(CNN)Black gooey methane bubbles pop on the surface of the Lake Pit outside the La Brea Museum in Los Angeles. It's the only warning of the sticky, heavy asphalt on the bottom of the pit. The asphalt seeps have been there for thousands of years, stemming from a nearby underground large petroleum reservoir called Salt Lake Oil Field.
Preserving the unique history of the La Brea Tar Pits
Thousands of years ago, the liquid asphalt trapped unsuspecting mammoths, horses, giant ground sloths, camels and bison that roamed the area, thirsty for a drink. Only 1.5 inches of the asphalt was required to trap a creature as massive as a mammoth or bison.

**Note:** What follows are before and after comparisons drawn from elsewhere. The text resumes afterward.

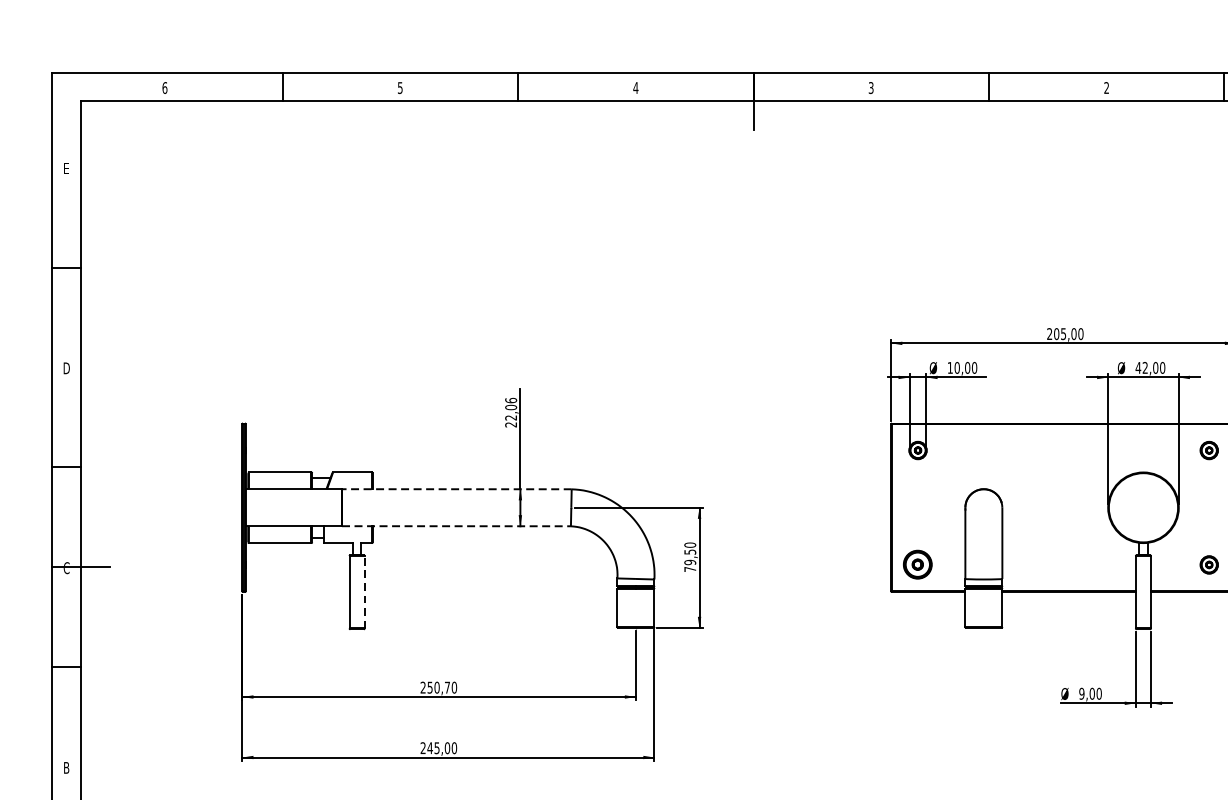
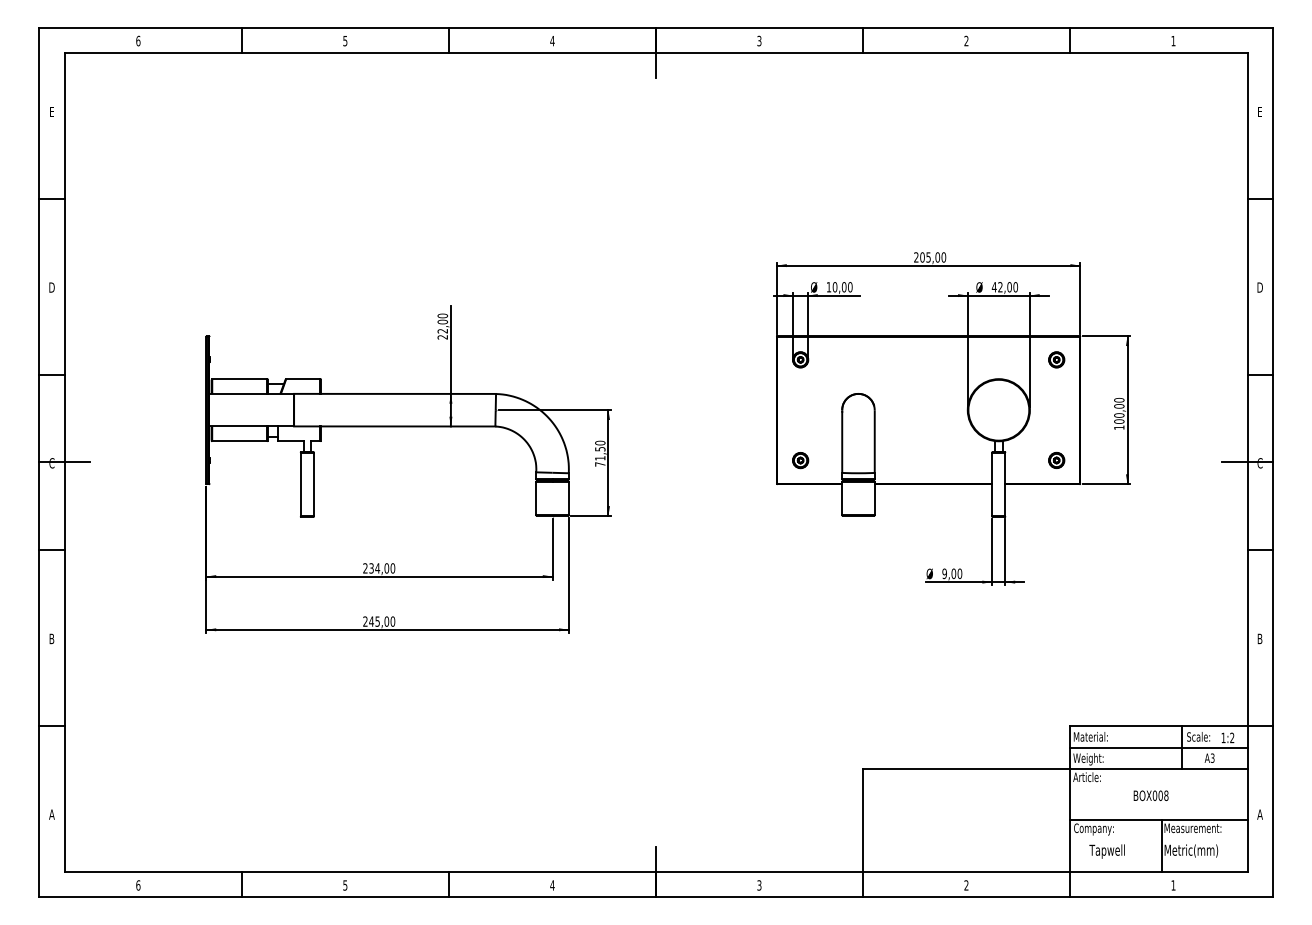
text: (510, 400) -> (442, 315), 22,06 -> 22,00
line: (457, 488) -> (395, 393), dashed -> solid
line: (456, 526) -> (394, 426), dashed -> solid
text: (690, 562) -> (600, 458), 79,50 -> 71,50
part: (917, 564) -> (800, 460), size x0.62
line: (365, 592) -> (314, 484), dashed -> solid
text: (439, 687) -> (379, 568), 250,70 -> 234,00

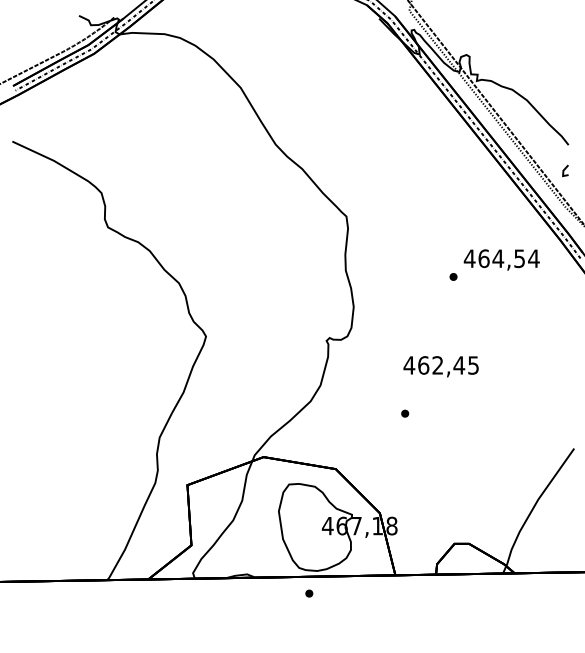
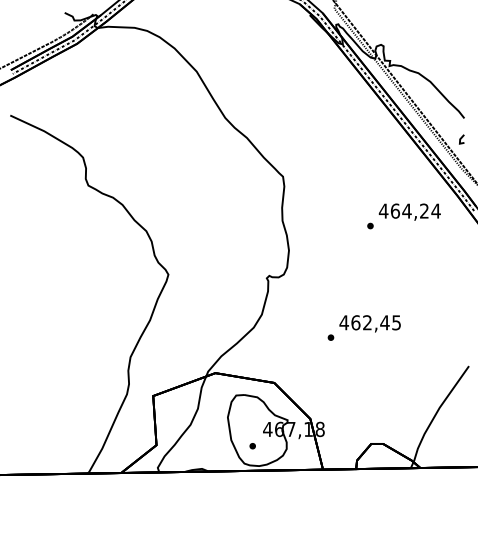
text: (519, 258) -> (424, 210), 464,54 -> 464,24
text: (440, 366) -> (369, 323), moved
part: (309, 593) -> (252, 446), moved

Predatory carnivores saw the stuck animals as the perfect way to get a meal. Dire wolves, saber-toothed cats and lions would creep up on their trapped prey but they too would become stuck in the liquid asphalt.
It was a slow death by starvation. They decayed on the surface and became buried by the asphalt and sediment over time.
But the unique nature of the La Brea Tar Pits is that they preserved an entire ecosystem between 10,000 to 50,000 years ago, containing massive mammoth tusks and giant sloth bones alongside acorns and microscopic plant and insect fossils. More than 100 species of birds and a number of other species were first described after being found at La Brea.